### WHAT YOU NEED TO DO:
All lines in the material below that contain "spoon" should be located and copied.

### SOURCE DATA:
= = = = =

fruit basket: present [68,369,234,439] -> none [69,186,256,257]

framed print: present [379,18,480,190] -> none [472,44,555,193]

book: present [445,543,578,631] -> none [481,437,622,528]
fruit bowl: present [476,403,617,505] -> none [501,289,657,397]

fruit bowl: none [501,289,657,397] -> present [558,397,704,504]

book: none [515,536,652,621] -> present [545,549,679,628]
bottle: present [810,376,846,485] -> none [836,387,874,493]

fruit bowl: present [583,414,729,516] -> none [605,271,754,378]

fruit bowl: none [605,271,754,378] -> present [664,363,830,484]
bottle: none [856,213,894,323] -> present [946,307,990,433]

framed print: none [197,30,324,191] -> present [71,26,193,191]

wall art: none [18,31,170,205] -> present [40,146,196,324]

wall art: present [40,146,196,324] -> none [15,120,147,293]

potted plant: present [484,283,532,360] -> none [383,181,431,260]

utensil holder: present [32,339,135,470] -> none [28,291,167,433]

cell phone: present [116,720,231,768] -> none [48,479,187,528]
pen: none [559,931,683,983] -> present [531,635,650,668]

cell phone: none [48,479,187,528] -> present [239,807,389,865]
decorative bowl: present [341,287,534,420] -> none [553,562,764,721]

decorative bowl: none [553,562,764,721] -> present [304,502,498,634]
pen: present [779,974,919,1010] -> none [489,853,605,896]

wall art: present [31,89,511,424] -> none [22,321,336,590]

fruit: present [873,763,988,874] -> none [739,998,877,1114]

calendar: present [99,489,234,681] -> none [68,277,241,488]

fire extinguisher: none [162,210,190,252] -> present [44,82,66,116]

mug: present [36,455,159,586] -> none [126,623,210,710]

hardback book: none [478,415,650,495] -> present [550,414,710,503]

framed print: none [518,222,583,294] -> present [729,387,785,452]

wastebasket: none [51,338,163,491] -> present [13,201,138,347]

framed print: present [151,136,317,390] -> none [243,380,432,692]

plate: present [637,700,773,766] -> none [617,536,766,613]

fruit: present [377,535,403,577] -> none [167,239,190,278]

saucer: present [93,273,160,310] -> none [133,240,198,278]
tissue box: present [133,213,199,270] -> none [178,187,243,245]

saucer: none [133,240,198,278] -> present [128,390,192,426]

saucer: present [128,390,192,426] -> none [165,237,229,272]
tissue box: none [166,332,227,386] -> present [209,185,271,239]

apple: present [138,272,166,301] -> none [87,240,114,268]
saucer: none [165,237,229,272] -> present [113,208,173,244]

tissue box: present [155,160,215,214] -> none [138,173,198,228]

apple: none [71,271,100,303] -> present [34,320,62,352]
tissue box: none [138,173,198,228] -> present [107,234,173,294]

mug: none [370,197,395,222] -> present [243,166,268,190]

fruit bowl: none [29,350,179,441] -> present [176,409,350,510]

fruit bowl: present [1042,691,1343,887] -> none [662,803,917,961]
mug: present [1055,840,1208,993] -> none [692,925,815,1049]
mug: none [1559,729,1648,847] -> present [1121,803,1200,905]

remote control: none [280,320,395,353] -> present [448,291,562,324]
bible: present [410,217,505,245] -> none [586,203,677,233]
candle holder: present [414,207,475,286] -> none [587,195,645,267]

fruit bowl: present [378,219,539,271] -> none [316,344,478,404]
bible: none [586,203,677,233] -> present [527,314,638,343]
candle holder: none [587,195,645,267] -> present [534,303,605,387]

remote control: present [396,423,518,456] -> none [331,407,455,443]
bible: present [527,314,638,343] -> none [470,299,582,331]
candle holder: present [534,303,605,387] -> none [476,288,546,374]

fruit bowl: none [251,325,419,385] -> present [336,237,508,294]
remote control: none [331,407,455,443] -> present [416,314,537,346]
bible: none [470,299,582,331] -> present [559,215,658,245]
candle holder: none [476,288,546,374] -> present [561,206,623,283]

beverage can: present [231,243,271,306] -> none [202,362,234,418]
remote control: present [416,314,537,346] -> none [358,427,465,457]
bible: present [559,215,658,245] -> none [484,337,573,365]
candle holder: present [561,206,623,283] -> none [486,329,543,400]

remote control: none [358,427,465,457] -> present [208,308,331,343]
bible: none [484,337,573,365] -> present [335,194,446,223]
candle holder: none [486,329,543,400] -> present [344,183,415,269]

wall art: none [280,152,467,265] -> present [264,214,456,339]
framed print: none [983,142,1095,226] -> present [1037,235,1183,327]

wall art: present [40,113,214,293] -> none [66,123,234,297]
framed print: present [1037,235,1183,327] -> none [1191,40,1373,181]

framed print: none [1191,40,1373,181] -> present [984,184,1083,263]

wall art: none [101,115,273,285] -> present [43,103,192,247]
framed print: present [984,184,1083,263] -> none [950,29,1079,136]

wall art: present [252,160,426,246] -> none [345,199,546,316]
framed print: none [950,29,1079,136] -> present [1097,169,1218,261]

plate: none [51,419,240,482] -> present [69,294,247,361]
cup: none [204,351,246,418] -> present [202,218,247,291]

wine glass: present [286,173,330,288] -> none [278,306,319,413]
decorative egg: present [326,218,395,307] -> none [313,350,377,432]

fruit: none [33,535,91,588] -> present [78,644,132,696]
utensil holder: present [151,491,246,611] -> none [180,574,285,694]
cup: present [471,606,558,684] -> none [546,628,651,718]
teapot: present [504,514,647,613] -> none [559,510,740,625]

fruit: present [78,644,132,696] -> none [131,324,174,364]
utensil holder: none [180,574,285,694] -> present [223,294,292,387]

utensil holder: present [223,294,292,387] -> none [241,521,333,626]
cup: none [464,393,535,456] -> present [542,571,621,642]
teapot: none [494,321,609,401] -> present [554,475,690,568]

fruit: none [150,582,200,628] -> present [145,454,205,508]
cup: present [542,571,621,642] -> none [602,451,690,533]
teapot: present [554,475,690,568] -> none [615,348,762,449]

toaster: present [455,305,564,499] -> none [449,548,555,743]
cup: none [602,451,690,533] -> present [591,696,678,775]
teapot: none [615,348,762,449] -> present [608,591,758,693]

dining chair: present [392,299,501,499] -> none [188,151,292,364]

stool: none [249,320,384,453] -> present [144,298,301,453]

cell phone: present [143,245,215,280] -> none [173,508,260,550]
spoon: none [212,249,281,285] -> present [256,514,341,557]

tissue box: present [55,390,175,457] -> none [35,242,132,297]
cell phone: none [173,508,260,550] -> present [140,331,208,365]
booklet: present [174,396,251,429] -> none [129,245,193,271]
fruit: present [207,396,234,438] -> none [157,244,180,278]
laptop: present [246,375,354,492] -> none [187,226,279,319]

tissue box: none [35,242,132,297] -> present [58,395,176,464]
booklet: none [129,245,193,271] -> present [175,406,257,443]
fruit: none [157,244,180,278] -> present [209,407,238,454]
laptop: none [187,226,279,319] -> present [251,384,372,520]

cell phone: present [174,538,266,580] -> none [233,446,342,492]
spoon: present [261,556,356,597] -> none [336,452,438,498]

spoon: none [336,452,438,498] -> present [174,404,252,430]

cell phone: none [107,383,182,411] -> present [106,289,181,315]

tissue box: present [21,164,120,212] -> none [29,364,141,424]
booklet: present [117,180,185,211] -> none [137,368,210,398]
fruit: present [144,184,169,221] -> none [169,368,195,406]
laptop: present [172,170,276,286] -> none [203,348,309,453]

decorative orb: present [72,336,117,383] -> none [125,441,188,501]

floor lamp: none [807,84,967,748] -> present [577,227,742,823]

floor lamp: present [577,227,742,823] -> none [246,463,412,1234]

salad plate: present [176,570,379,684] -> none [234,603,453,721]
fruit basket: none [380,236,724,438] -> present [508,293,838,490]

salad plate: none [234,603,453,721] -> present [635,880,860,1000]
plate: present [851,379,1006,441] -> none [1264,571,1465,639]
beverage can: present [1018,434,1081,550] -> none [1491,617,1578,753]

= = = = =

### REPLY TO THE EXERCISE:
spoon: none [212,249,281,285] -> present [256,514,341,557]
spoon: present [261,556,356,597] -> none [336,452,438,498]
spoon: none [336,452,438,498] -> present [174,404,252,430]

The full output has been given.